You will want *#36 *injectors for that *Mk4*. The UM or C2 tune will be fine. Unless Jeff has changed something in his software that is what it always has been for "stg 1" Mk4 application.


----------



## mk4vrjtta (Feb 3, 2007)

V-dubbulyuh said:


> You will want *#36 *injectors for that *Mk4*. The UM or C2 tune will be fine. Unless Jeff has changed something in his software that is what it always has been for "stg 1" Mk4 application.


so the "white giants" #36 injectors fit right into the stock mk4 mani without modification? on c2's website it says the "injectors are machined to fit oem manifold"


----------



## rodgertherabit (Apr 16, 2009)

I believe its #36lb injectors and installing them isnt the easiest thing.

I just ordered a used V9 kit and was planning on making a build thread for it, or i can jsut add to this one :beer:

Right now i just need to figure out where/how to get my aluminum oilpan tapped


----------



## mk4vrjtta (Feb 3, 2007)

rodgertherabit said:


> I believe its #36lb injectors and installing them isnt the easiest thing.
> 
> I just ordered a used V9 kit and was planning on making a build thread for it, or i can jsut add to this one :beer:
> 
> Right now i just need to figure out where/how to get my aluminum oilpan tapped


drill and tap on the highest point possible. :thumbup:


----------



## dodger21 (Jan 24, 2011)

FWIW, Scotty told me that the deal fell through.
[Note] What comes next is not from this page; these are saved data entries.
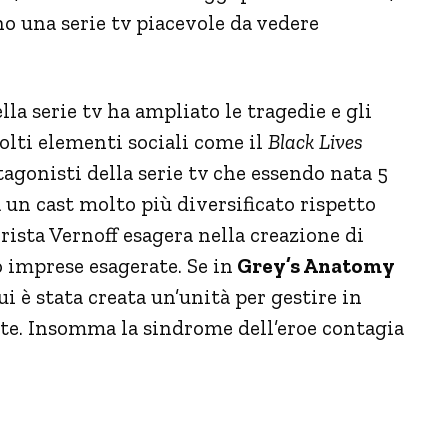
no una serie tv piacevole da vedere
lla serie tv ha ampliato le tragedie e gli
olti elementi sociali come il
Black Lives
agonisti della serie tv che essendo nata 5
un cast molto più diversificato rispetto
rista Vernoff esagera nella creazione di
 imprese esagerate. Se in
Grey’s Anatomy
ui è stata creata un’unità per gestire in
te. Insomma la sindrome dell’eroe contagia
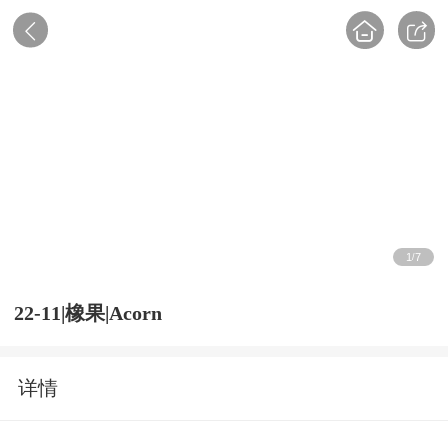
1
7
/
22-11|橡果|Acorn
详情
Maybe start your own build thread?


----------



## rodgertherabit (Apr 16, 2009)

I will do so.

Anyone know If I NEED to get a shaved ac pulley?
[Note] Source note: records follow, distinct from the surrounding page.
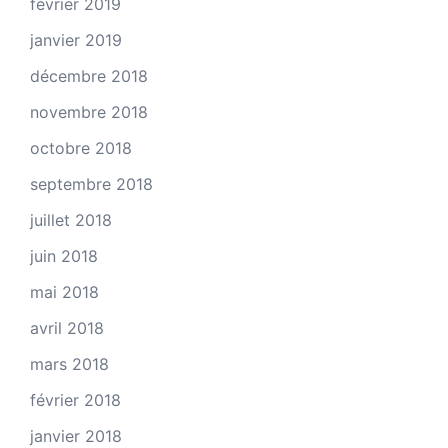
février 2019
janvier 2019
décembre 2018
novembre 2018
octobre 2018
septembre 2018
juillet 2018
juin 2018
mai 2018
avril 2018
mars 2018
février 2018
janvier 2018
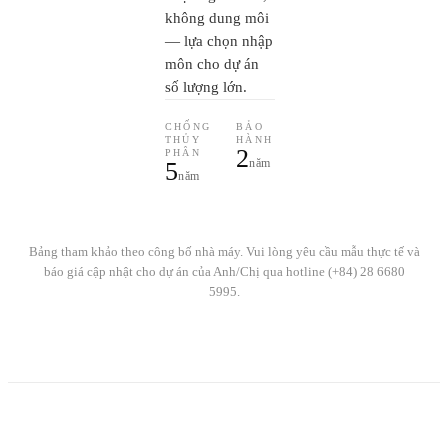
không dung môi
— lựa chọn nhập
môn cho dự án
số lượng lớn.
CHỐNG
BẢO
THỦY
HÀNH
2
PHÂN
năm
5
năm
Bảng tham khảo theo công bố nhà máy. Vui lòng yêu cầu mẫu thực tế và
báo giá cập nhật cho dự án của Anh/Chị qua hotline (+84) 28 6680
5995.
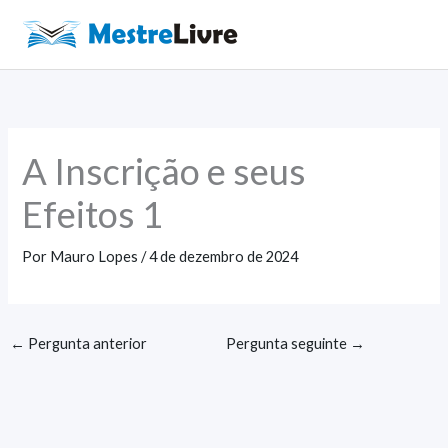
Ir
para
Main
o
Men
conteúdo
A Inscrição e seus
Efeitos 1
Por
Mauro Lopes
/
4 de dezembro de 2024
←
Pergunta anterior
Pergunta seguinte
→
I didnt think so since most belts are double sided...?

Am I confused?:screwy:


----------



## mk4vrjtta (Feb 3, 2007)

rodgertherabit said:


> I will do so.
> 
> Anyone know If I NEED to get a shaved ac pulley?
> 
> ...


i dont use a double side belt cuz they're 10 times easier to find, and my ac pulley isnt shaved.


----------



## rodgertherabit (Apr 16, 2009)

do you have issues with premautre belt failure? Fron the ribs of the pulley?


----------



## mk4vrjtta (Feb 3, 2007)

yea, it does wear a little faster, but its not a big deal IMO


----------



## [email protected] (Jul 25, 2008)

vf comes with 30# injectors 
upgrade to 36# or upgrade ur fuel pressure regulator 3-5 bar adjustable 
than run 262cams with a 2.5 exhaust 
throw a stage 2 water meth kit and ur looking at 300hp to the wheels at 8psi


----------